**it Happens. Sure. But it shouldn't happen here...
I don't know who needs to hear this, but I am not a pet owner. To paraphrase young Alison Reed, "I don't have a dog. I don't have a cat. I don't have a pet." She followed that up with no brother or sister either, none of which - including a pet unless you count a short-lived fish from the fair - we ever blessed her with.
We're clear? We do not have a pet.
Why, then, am I repeatedly finding what I suspect is dog poop in my yard? On my driveway. In both front and back yards. In two different window wells.
Now, I'm no expert on excrement. I rejoiced when we finally said goodbye to diapers and I will forever hold dear Miss Debbie and the rest of the Day Nursery team who helped Alison learn to deal with her own bodily creations.
I didn't enjoy the diaper yeas. I don't even like dealing with poop when I'm the one producing it. And I certainly don't spread it around the neighborhood.
This is not the rando pooper; just an illustration. |
I like animals. I would never intentionally harm one. But that doesn't mean I want to live with one and be responsible for dealing with its bodily creations. Not wanting to deal with animal poop is one of the top 5 reasons I don't have a pet.

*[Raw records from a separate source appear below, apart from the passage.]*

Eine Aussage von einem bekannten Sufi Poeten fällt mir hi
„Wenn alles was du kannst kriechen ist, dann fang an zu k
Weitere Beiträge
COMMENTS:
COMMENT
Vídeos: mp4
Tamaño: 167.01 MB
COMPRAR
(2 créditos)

And I consider dealing with your pet's poop to be a top priority no matter what kind of pet you have. You have to feed them, house them, keep them healthy, love them and take ownership of whatever they create or attract - poop, drool, vomit, fleas, ticks, hairballs, you name it. Whatever they produce is on you, man.

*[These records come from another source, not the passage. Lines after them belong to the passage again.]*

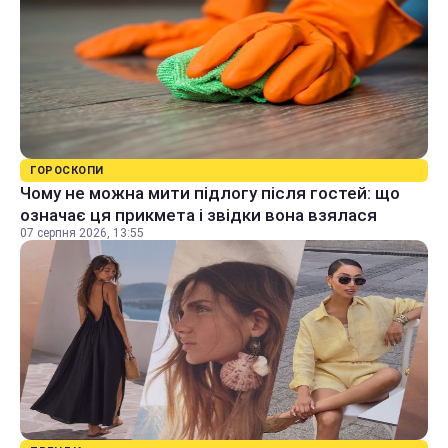
ГОРОСКОПИ
Чому не можна мити підлогу після гостей: що
означає ця прикмета і звідки вона взялася
07 серпня 2026, 13:55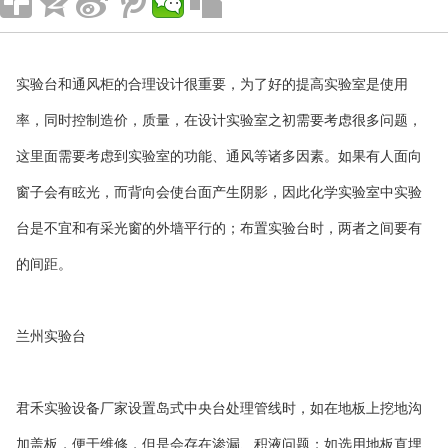
实验台和通风柜的合理设计很重要，为了好的提高实验室是使用
率，同时控制造价，质量，在设计实验室之初需要考虑很多问题，
这里面需要考虑到实验室的功能、通风等诸多因素。如果有人面向
窗子会有眩光，而背向会使台面产生阴影，因此化学实验室中实验
台是不宜和有采光窗的外墙平行的；布置实验台时，两者之间要有
的间距。
兰州实验台
君禾实验设备厂家设置岛式中央台处理管线时，如在地板上挖地沟
加盖板，便于维修，但是会存在渗漏、积液问题；如选用地板直埋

I have kept an eye out for the pooper but to no avail. I mean, I think it's from a dog. It looks like dog poop. Smells like dog poop. I haven't had it tested, but it's definitely not a product of the people who live in my house. (And yes, I did ask.)
I'm not sure what my remedies are. I mean, this creature doesn't have a favorite spot. It pumps its disgusting wads out all over the place. I'd need 16 cameras to cover the places it's pooped already.
The first time it used a window well, I'll tell you I paused. And I did wonder if the Captain was f-ing with me. I'm 95 percent sure it's not him. He's diabolical, but I don't know where he'd source the poop.
Also not the rando pooper. |
I'm considering an approach that would involve the neighborhood that could get me tossed off the Block Captain list.
I'm thinking of asking one of the neighborhood families with toddlers to see if they'll give me some of their offsprings' poops. I'll drop little "gifts" around the local yards until the owner of this rando dog starts keeping it off my lawn.
What do you think? It's the last resort, I think. Most of my neighbors are highly responsible dog owners. Could it be a feral animal? Why don't I ever catch it in the act? I'm home a lot.
I need ideas. Ones that won't involve me touching anymore poop. Oh, and if you're reading this and you have a suspect, I'm all ears. I don't actually need to know who it was. As long as it stops. Please make it stop.